C’est en 2015 que sa popularité explose, lorsqu’il produit et joue le rôle principal de Serviteur du peuple, une série qui fait un énorme carton et conquiert même Netflix. La mise en abyme n’en est que plus profonde quand l’on sait que le pitch de la série est le suivant: un jeune professeur d’histoire de lycée, interprété par Volodymyr Zelenskiy, s’empare par surprise de la présidence ukrainienne, après qu’un de ses élèves a posté sur YouTube la vidéo d’une colère crue, qui pourrait être celle de bien des Ukrainiens aujourd’hui.
«Pour qui on va voter? Pour le moins pire et c’est la même histoire depuis vingt-cinq ans, hurle Vasyl Holoborodko, campé par Volodymyr Zelenskiy, dans le premier épisode. Rien ne va changer. Parce qu’on va tous encore voter pour des merdeux. On sait tous que lui c’est un connard, mais l’autre il est encore pire. Après, les connards entrent au gouvernement, ils pillent, racontent des conneries et n’arrêtent pas de magouiller. Si j’avais le job pendant une semaine, je leur montrerais: avoir juste un petit prof comme président.»
Dans la série, les élèves du professeur paient sa candidature par crowdfunding et les oligarques ne comprennent pas comment ils se sont fait avoir. Trois ans plus tard, Volodymyr Zelenskiy tente de mettre en adéquation la fiction et la réalité. La campagne s’annonce comme un duel violent entre deux poids lourds déjà vus, le président sortant Petro Porochenko et l’ancienne première ministre Ioulia Timochenko, devançant une trentaine de candidats.
Une candidature qui mélange les cartes
Volodymyr Zelenskiy, qui a avancé masqué, vient leur mordre les chevilles. Les trois derniers sondages de 2018 le placent deuxième et troisième, autour de 10%, alors que la favorite, Ioulia Timochenko, ne dépasse pas la barre des 15%. Plus frappant encore, dans une simulation de second tour organisée par le très sérieux Centre Razoumkov, l’humoriste l’emporte devant Porochenko et Timochenko, signe de la défiance vis-à-vis de la classe politique.
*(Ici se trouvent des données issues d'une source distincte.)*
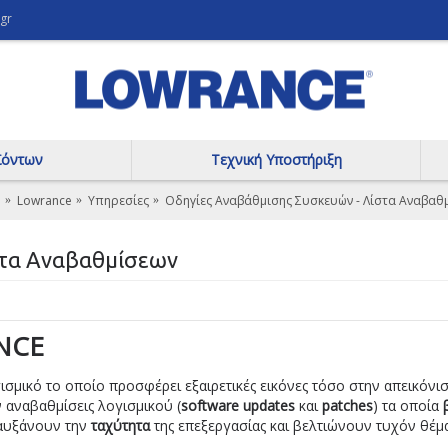
gr
ϊόντων
Τεχνική Υποστήριξη
ή
Lowrance
Υπηρεσίες
Οδηγίες Αναβάθμισης Συσκευών - Λίστα Αναβαθ
στα Αναβαθμίσεων
ANCE
ισμικό το οποίο προσφέρει εξαιρετικές εικόνες τόσο στην απεικόνι
αναβαθμίσεις λογισμικού (
software updates
και
patches
) τα οποία
 αυξάνουν την
ταχύτητα
της επεξεργασίας και βελτιώνουν τυχόν θέμ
«Quarante-deux pour cent des Ukrainiens ne savent pas pour qui voter, notre société n’a jamais montré de soutien fort aux politiques, commente Viktor Zamiatine, politologue au Centre Razoumkov. L’Ukraine est une société pluraliste, mais perpétuellement déçue de la politique. C’est positif car notre pays n’a pas ce caractère patriarcal autoritaire, il y a de la vitalité, de la compétition, mais ça ne pose pas les bases pour la construction de projets politiques clairs, je ne vois pas un candidat capable de gagner la confiance de la majorité.»
La candidature de Zelenskiy contient sa part d'ombre: en l'occurrence celle du patron de la chaîne qui l'emploie 1+1, Ihor Kolomoiskiy. Brouillé avec Petro Porochenko et tombé en disgrâce en Ukraine, cet oligarque qui réside actuellement entre Genève et Israël semble décidé à tout faire pour torpiller les espoirs de sélection du président actuel.
Vers une autre candidature issue de la société civile?
Pour en savoir plus sur la capacité de Volodymyr Zelenskiy à s’imposer comme outsider dans une élection qui s’annonce brûlante, il faudra attendre l’annonce d’une autre candidature potentielle, qui pourrait intervenir cet hiver: celle du quadragénaire Svyatoslav Vakartchouk, la plus grande star de rock ukrainien, qui pourrait rallier les progressistes de Maïdan. Une autre candidature de la société civile, mais qui n’a pas encore pris corps.